# Hindi Dataset Generator for Grammar Error Correction

This notebook:
1. Fetches 10,000 Hindi sentences from Hugging Face IndicCorpV2 dataset
2. Creates 5,000 identity pairs (input = output)
3. Creates 5,000 corrupted pairs with word/character level errors
4. Saves the generated dataset and combines with existing test.csv if present

In [None]:
# Install required packages
import subprocess
import sys

def install_package(package):
    subprocess.check_call([sys.executable, "-m", "pip", "install", package])

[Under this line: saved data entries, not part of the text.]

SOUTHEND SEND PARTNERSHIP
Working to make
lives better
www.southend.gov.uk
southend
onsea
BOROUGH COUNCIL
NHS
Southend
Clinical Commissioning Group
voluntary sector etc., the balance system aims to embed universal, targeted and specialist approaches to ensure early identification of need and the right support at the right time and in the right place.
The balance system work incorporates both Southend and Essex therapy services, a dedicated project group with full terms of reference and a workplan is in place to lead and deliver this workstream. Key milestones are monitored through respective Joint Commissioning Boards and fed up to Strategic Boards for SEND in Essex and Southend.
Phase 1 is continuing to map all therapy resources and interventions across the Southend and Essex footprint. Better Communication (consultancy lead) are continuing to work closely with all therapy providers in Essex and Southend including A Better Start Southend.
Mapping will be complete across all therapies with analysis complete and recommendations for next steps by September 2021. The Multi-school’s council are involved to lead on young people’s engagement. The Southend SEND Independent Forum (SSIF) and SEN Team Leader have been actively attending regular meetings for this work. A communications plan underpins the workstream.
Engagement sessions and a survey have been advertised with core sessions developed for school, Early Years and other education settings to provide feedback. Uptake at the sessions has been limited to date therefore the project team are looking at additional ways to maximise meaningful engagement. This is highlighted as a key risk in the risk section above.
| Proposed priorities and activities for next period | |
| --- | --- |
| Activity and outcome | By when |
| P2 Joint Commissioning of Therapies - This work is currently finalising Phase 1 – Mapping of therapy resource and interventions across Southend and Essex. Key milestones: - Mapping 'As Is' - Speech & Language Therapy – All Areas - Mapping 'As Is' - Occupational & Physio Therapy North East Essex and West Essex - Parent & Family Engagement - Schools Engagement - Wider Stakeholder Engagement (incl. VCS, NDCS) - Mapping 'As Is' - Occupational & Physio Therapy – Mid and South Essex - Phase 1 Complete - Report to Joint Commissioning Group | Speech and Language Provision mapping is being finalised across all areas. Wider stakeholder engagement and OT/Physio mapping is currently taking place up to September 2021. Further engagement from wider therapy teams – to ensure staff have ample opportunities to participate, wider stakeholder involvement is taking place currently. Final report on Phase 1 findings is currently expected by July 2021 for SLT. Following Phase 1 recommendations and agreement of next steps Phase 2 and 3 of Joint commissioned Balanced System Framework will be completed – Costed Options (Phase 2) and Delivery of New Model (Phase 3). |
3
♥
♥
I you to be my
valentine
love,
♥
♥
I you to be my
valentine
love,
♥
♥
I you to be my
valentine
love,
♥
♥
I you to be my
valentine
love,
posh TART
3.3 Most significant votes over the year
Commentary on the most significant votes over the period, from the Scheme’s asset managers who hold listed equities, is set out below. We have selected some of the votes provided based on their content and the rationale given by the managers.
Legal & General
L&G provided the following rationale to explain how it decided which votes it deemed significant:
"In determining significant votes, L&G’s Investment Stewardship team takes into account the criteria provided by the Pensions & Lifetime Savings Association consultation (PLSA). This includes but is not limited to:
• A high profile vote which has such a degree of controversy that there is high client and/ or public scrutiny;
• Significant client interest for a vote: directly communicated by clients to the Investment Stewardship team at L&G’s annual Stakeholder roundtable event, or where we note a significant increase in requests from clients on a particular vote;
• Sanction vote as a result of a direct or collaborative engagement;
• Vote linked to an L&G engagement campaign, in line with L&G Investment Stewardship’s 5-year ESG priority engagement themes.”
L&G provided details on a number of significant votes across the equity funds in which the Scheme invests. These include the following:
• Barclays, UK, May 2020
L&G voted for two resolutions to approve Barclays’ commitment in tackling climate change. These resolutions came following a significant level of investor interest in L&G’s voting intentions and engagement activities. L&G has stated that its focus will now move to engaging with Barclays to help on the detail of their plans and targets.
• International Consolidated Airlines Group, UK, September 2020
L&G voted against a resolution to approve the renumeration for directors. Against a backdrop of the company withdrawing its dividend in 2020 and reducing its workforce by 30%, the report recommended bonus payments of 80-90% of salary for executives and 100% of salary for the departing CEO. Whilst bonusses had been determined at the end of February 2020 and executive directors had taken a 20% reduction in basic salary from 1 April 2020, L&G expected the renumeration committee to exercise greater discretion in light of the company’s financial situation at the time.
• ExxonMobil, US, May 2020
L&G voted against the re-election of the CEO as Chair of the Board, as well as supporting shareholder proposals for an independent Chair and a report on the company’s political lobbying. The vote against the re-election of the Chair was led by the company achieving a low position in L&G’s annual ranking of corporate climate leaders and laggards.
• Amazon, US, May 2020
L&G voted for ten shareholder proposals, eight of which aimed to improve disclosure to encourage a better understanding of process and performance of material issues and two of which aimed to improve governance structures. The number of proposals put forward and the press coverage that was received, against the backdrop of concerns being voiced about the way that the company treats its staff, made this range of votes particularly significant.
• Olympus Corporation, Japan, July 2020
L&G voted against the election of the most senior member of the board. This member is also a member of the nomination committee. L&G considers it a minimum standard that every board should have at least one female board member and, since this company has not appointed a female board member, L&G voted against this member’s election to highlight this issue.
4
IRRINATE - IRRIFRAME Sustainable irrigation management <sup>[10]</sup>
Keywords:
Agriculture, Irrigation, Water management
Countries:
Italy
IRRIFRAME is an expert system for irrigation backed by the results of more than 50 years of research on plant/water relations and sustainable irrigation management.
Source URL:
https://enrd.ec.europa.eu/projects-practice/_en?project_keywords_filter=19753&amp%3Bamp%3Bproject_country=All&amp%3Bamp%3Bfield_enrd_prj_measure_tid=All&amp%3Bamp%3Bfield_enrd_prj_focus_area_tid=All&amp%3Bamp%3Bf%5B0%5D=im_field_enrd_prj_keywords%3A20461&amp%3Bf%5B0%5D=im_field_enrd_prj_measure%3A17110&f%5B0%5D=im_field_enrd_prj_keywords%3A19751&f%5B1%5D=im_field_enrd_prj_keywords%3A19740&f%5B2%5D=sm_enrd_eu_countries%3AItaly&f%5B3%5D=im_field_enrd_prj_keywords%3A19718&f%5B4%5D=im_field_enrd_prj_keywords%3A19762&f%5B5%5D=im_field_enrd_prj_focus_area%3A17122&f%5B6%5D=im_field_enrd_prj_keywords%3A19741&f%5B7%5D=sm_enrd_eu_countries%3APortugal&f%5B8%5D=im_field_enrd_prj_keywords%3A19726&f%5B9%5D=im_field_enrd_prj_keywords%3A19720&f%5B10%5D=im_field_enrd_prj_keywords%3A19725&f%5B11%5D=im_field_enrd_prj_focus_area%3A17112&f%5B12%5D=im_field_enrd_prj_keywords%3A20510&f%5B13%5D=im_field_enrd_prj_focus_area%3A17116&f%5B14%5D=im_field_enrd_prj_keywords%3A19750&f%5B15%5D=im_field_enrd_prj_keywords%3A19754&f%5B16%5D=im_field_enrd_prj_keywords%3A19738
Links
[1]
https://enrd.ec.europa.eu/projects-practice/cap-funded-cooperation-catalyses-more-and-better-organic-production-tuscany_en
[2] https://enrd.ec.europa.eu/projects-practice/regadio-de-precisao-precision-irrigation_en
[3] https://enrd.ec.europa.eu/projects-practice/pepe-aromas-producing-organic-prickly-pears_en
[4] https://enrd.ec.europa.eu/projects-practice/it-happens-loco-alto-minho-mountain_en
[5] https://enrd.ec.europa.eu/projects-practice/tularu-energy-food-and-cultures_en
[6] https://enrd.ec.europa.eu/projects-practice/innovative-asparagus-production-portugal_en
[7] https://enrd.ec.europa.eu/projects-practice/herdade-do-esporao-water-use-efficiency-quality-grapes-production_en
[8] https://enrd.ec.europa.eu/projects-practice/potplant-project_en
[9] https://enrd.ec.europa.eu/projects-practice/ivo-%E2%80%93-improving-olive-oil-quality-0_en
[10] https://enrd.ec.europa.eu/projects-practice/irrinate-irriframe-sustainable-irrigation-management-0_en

# List of required packages
required_packages = [
    'requests',
    'pandas', 
    'tqdm',
    'datasets'  # Added datasets library for Hugging Face datasets
]

try:
    import requests
    import pandas as pd
    import random
    import re
    import json
    from tqdm import tqdm
    
    # Try to import datasets library
    try:
        import datasets
        print("Datasets library is available")
    except ImportError:
        print("Installing datasets library...")
        install_package('datasets')
        import datasets
        
except ImportError as e:
    missing_package = str(e).split("'")[1]
    print(f"Installing {missing_package}...")
    install_package(missing_package)
    
    # Re-import after installation
    import requests
    import pandas as pd
    import random
    import re
    import json
    from tqdm import tqdm
    
    try:
        import datasets
    except ImportError:
        print("Installing datasets library...")
        install_package('datasets')
        import datasets

print("All packages imported successfully!")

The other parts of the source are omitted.